- [WORK ORDER]: After locating the line containing "The focus of", transcribe that line and all following lines exactly, stopping only at the end of the records.
::::::::
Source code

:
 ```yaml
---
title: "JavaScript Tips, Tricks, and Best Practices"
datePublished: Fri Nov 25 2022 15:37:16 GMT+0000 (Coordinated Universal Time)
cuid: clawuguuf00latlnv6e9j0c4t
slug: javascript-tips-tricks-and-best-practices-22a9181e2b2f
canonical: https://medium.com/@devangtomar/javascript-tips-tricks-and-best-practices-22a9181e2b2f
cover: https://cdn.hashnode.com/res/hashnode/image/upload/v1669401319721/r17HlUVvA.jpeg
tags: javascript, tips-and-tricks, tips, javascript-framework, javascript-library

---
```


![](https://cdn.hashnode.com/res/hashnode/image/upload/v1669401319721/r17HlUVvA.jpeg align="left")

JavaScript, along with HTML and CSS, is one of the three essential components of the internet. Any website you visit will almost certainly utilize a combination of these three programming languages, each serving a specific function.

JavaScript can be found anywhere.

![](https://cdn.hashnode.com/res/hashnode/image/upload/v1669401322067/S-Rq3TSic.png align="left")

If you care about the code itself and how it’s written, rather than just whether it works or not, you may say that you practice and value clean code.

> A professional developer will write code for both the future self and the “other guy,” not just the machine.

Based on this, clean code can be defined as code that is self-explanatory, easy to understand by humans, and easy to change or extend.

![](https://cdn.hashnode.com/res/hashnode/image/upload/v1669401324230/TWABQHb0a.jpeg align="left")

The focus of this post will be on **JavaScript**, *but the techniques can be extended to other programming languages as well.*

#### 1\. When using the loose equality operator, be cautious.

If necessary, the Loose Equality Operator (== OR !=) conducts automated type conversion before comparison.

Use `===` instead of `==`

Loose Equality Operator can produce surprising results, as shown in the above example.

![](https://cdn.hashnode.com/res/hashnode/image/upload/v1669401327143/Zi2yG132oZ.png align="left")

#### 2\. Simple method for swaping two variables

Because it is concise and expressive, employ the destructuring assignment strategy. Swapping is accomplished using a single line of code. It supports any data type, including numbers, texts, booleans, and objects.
::::::::
- [ANSWER SPACE]:
The focus of this post will be on **JavaScript**, *but the techniques can be extended to other programming languages as well.*

#### 1\. When using the loose equality operator, be cautious.

If necessary, the Loose Equality Operator (== OR !=) conducts automated type conversion before comparison.

Use `===` instead of `==`

Loose Equality Operator can produce surprising results, as shown in the above example.

![](https://cdn.hashnode.com/res/hashnode/image/upload/v1669401327143/Zi2yG132oZ.png align="left")

#### 2\. Simple method for swaping two variables

Because it is concise and expressive, employ the destructuring assignment strategy. Swapping is accomplished using a single line of code. It supports any data type, including numbers, texts, booleans, and objects.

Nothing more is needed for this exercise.